[Bioperl-l] Problems with Bio::SearchIO

Tue Nov 11 00:32:23 UTC 2008

On Nov 10, 2008, at 4:29 PM, Dan Bolser wrote:

> 2008/11/7 Chris Fields <cjfields at illinois.edu>:
>> On Nov 7, 2008, at 8:27 AM, Dan Bolser wrote:
>>> ...
>>> Looking closer I found that $parser->result_count() only gets set
>>> after calling $parser->next_result. Any way to force this? In some
>>> Perl objects I've seen a 'parse' method that kicks the object into
>>> (silently) calling all its get methods. Is there an equivalent (but
>>> apparently undocumented) method? Actually, I think it should kick
>>> itself when called... or not? Certainly the docs do not suggest that
>>> is won't return a the number of results ("Function: Gets the  
>>> number of
>>> Blast results that have been parsed.") So I think this is a bug.
>>
>> We could make it so that the result_count() is eager (parses the  
>> results and
>> reports the total back).  Not sure, but we could optionally cache the
>> already-parsed Result objects (that could run into memory issues if  
>> one is
>> parsing a ton of reports, so it needs to be off by default).
>
> I see (I think). Anyone first calling result_count() and *then*
> iterating over the results is getting a performance hit by effectively
> parsing the results twice? I would suggest that you make this function
> eager, but document the potential performance issue so that people can
> choose not to call it first. However, I don't think I can have
> understood correctly. How can its value be set correctly after calling
> next() only once?

It's highly possible that result_count() is meant to indicate total  
ResultI iteration parsed up to the point of being called (as opposed  
to the total number of ResultI), but that isn't made exactly clear.   
However, judging by the naming of the other Bio::Search methods for  
total objects (num_hits, num_hsps) I think that's the case.

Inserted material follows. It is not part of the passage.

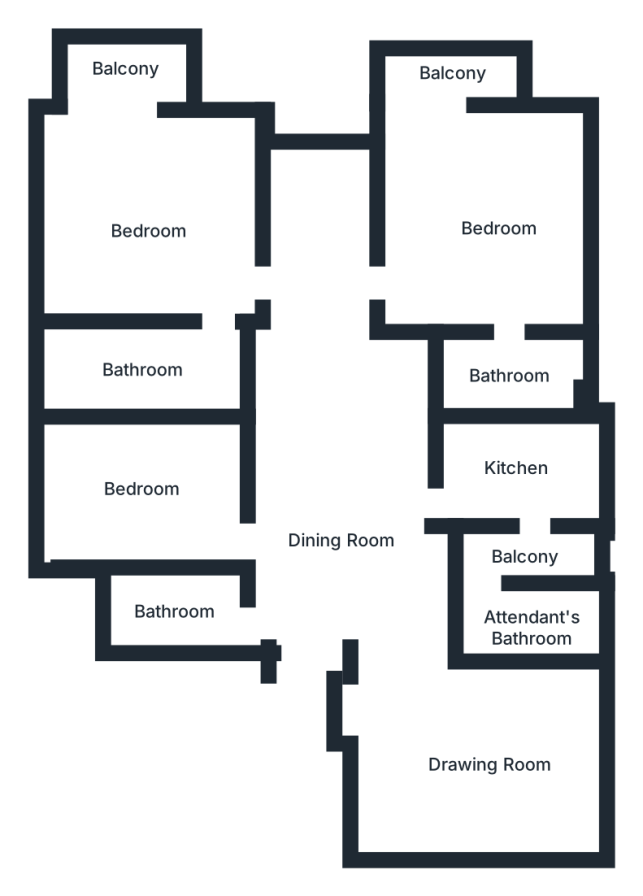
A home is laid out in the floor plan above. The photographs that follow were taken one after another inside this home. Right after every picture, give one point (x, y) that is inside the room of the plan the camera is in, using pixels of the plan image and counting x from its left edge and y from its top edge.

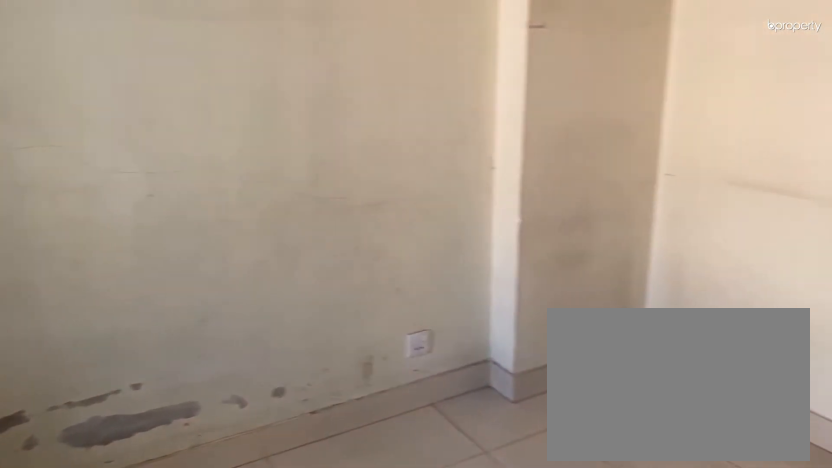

However, if it's meant to be the total number of ResultI then  
result_count() should be eagerly called.  It must essentially run out  
the iterator and return the total number of results whether we  
implement caching or not, otherwise it isn't returning the correct  
value.  BTW, resetting the iterator also relies on the input being  
seekable (which it easily may not), so caching ResultI probably should  
be made optionally available.

>>> ...
>>> The closest hits in the mailing list that I could find to these  
>>> probemes
>>> were:
>>>
>>> http://lists.open-bio.org/pipermail/bioperl-l/2002-May/007936.html
>>> http://lists.open-bio.org/pipermail/bioperl-l/2002-September/009586.html
>>>
>>> but I don't think that they are relevant.
>>>
>>> Since it comes up here, how is the 'best' HSP defined? it isn't
>>> documented as far as I can tell.
>>
>> 'best' - when comparing HSP data to the summary hit table (in text  
>> output
>> only), the highest scoring HSP represent the hit (highest score/ 
>> raw_score,
>> lowest evalue).
>
> Which?

Right now I think it's going by evalue/pvalue, but this is dependent  
on the BLAST report.

>>> About the documentation... looking here:
>>>
>>> http://search.cpan.org/~birney/bioperl-1.4/Bio/SearchIO.pm
>>>
>>>
>>> Several of the structured methods 'blocks' are followed by a "See
>>> Bio::..." link to other pages in CPAN. However the 'next_result'
>>> method is followed by a link to
>>> http://search.cpan.org/~birney/bioperl-1.4/Bio/Root/RootI.pm - I  
>>> think
>>> it should be a link to
>>> http://search.cpan.org/~birney/bioperl-1.4/Bio/Search/Result/ResultI.pm
>>>
>>> Also, it would be nice (especially for noobs) if the full list of
>>> accepted format codes were given on that page. The current text "#
>>> format can be 'fasta', 'blast', 'exonerate', ..." is extremely
>>> frustrating for a beginner "... what?!". I now realize that each
>>> format code is matched by a "Bio::SearchIO::formatcode" module,  
>>> but I
>>> didn't know that from reading the above.
>>>
>>> While I'm at it, on page
>>> http://search.cpan.org/~birney/bioperl-1.4/Bio/Search/Hit/HitI.pm -
>>> the phrase "Equivalent to raw_score()" appearing under the heading
>>> "score" is a broken link. In fact every "See also : $this->method()"
>>> type link on that page is broken (there are about 25). Also the link
>>> to "See also : BUGS" is broken.
>>
>> The pdoc documentation is better and more up-to-date (unfortunately  
>> the
>> bioperl-1.4 CPAN docs are out-of-date but always come up first, I  
>> think b/c
>> of the stable release status).

1.5.2 is also in CPAN and is more up-to-date, but is labeled a dev  
release so doesn't pop up immediately.

>>>> User feedback is an integral part of the evolution of this and  
>>>> other
>>>> Bioperl modules. Send your comments and suggestions preferably to  
>>>> one of the
>>>> Bioperl mailing lists. Your participation is much appreciated.
>>>
>>> Thank you for your participation! I hope the above can help in some
>>> way, and I hope its not down to me making trivial mistakes! If these
>>> look like genuine bugs, should I report them on RT?
>>
>> No, use the bugzilla set up.  We do not use CPAN's RT and generally  
>> redirect
>> any bugs to bugzilla.
>>
>>> Out of interest, I did get some fail while testing, specifically (or
>>> perhaps coincidentally) some related to SearchIO...
>>>
>>> ./Build test verbose=1 > test.results.dump &> test.results.dump
>>>
>>> ...
>>> Dan.
>>
>> Those are due to the changes I have been making (using svn code is  
>> bleeding
>> edge!).
>>
>>> P.S. I've also been attacking the wiki, so please undo any mess  
>>> that I
>>> may have made there.
>
>
> Thanks very much for the detailed reply. Overall, would you recommend
> that I use SVN or 1.4 or 1.5.2?
>
> All the best,
>
> Dan.

np.  Feel free to update the wiki (the more clear the docs are the  
better).

-c